This essay highlights the influential role played by epistemological nativism in the disciplining of tradition in modern China. Chinese epistemological nativism is the view that the articulation and development of China's intellectual heritage must draw exclusively on the paradigms and norms of so-called indigenous/local or China-based perspectives. Two case studies are presented to reveal some of the conundrums that confront the disciplining of tradition in modern China: Chinese philosophy and guoxue or National Studies.

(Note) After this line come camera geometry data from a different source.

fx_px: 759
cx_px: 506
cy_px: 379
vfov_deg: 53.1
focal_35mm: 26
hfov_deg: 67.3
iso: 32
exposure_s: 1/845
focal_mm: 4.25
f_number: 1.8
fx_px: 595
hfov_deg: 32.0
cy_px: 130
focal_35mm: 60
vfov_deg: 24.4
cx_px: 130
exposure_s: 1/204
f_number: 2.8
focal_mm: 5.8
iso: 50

These case studies also provide an opportunity to reflect on the implications this has for tradition's place in Chinese modernity.
In the case of the discipline of Chinese philosophy the role of epistemological nativism is evident in widespread calls to return Chinese philosophy to some pristine form, predating its encounter with “Western” philosophy; and in the continued refusal to acknowledge and engage the intellectual diversity of the traditions that contribute to Chinese philosophy's composite identity. To illustrate this latter claim, I focus on the prominent example of Buddhist philosophy and its Indian roots.

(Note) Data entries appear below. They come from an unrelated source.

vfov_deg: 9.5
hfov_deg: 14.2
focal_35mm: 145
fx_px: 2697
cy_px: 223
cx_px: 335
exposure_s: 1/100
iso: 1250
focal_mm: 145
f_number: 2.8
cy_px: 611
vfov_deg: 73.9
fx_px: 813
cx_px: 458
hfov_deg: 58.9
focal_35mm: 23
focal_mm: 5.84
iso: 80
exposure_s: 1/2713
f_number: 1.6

As for the second case study, National Studies has been revived as a discipline, marked as distinct from all other disciplines, because of claims that it represents a holistic body of learning. National Studies' connection with various traditions of premodern learning is premised on the romantic conceit that these traditions of premodern learning somehow constituted a holistic, even organic, body of learning. The conundrum for contemporary guoxue protagonists, who present guoxue as a holistic body of learning, is that the stronger the claim made that guoxue warrants disciplinary status—and hence to be subjected to disciplinary subdivision—the weaker the case that guoxue is a holistic body of learning. This situation is further exacerbated by the fact that guoxue is an invented tradition.